Book burning in Chile following the 1973 CIA-backed coup that installed the Pinochet regime
THE corporate media in the United Kingdom has been advocating online censorship for quite some time. Of course they throw all sorts of speech under the bus, labeling it all "extremist" [1]. In Facebook, a platform of censorship (some views are not permissible), the suppression of free speech continues to get worse [2], but somehow we're led to believe that Internet censorship is only a problem in China, Russia, Iran, and so on (rivals of Western ideologies other than the money ideology).

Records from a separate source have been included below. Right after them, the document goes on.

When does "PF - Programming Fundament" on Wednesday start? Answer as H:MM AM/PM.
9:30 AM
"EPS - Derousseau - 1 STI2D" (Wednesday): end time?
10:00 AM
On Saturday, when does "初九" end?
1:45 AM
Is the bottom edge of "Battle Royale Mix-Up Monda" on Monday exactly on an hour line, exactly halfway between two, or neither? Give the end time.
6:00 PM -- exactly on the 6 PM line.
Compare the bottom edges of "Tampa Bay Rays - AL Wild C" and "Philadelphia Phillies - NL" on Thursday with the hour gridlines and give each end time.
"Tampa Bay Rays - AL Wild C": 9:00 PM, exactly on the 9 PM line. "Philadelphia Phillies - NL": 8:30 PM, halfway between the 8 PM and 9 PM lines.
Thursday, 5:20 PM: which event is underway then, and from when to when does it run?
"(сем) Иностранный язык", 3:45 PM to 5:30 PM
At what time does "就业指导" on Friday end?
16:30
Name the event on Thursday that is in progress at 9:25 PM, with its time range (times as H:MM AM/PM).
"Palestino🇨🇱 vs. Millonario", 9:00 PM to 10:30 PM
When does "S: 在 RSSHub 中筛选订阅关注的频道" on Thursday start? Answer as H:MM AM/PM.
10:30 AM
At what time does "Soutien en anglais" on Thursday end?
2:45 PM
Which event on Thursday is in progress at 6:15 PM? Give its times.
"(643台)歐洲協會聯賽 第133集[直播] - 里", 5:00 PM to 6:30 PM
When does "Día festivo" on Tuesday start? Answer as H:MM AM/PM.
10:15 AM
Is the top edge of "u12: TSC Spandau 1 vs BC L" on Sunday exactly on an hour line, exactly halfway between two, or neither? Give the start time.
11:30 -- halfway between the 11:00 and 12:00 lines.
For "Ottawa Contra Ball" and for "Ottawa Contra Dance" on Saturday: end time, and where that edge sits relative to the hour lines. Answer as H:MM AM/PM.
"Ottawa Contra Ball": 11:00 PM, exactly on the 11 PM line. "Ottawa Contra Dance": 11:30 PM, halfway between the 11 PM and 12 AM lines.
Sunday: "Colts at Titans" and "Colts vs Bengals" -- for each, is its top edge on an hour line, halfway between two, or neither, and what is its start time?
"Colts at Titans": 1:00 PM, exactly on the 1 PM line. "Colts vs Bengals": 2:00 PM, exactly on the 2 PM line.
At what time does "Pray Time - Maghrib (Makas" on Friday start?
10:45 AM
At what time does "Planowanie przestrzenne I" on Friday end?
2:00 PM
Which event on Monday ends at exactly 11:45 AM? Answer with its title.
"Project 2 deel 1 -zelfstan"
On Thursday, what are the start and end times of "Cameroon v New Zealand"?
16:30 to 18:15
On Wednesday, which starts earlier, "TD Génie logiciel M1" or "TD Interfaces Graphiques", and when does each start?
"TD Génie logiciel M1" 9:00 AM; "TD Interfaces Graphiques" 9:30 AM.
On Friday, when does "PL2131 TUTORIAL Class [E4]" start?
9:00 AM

The government is to order broadband companies to block extremist websites and empower a specialist unit to identify and report content deemed too dangerous for online publication.
The crime and security minister, James Brokenshire, said on Wednesday that measures for censoring extremist content would be announced shortly. The initiative is likely to be controversial, with broadband companies already warning that freedom of speech could be compromised.
A California fitness trainer and mother of three was banned from Facebook for 48 hours after she published a post last week which was highly critical of a Curvy Girl Lingerie marketing campaign promoting body confidence in plus-sized women.
Index on Censorship tracked websites blocked by the Russian government under a law intended to combat child pornography. Among the materials banned: anti-Putin articles, Mein Kampf, content related to drug use, gambling, and suicide, and—of course—an icon of jailed band Pussy Riot.
Global Voices Advocacy's Netizen Report offers an international snapshot of challenges, victories, and emerging trends in Internet rights around the world. This report begins in Iran, where Cryptocat, a user-friendly browser-based chat encryption tool envisioned as “cryptography for the masses,” was blocked last week. A blog post about the blocking reminded users that Cryptocat is “experimental software” that is “not guaranteed to protect you from excessively serious situations, such as government targeting, physical spying, or computer backdoors.” Heed that, kitty cats.
ISPs have condemned negotiations on a potential update of Swiss copyright law that is being influenced by the U.S. Government and entertainment companies. According to the ISPs the secret anti-piracy discussions, from which they were excluded, have so far yielded “useless” proposals including web blocking and file-sharer warnings. “We reject the monitoring of Internet traffic on principle,” a spokesman said.
In legal advice to the EU Court of Justice, Advocate General Pedro Cruz Villalón today announced that EU law allows for Internet service providers to be ordered to block their customers from accessing known copyright infringing sites. The opinion, which relates to a dispute between a pair of movie companies and an Austrian ISP over the now-defunct site Kino.to, is not legally binding. However, the advice of the Advocate General is usually followed in such cases.
FILESHARING MAGNATE Kim Dotcom reckons that a donation to Wikileaks kicked off all the trouble that saw his Megaupload service shut down.
Dotcom, who lost Megaupload but launched Mega a year to the day later, has been profiled in a book. We've not seen it yet, but Torrentfreak has. It reported that Dotcom said that a €20,000 tribute sent to Julian Assange's Wikileaks could have triggered his problems.
David Fisher's book, "The Secret Life of Kim Dotcom - Spies, Lies and the War for the Internet", was written with access to Dotcom and reveals new information about a colourful character who lives in the spotlight.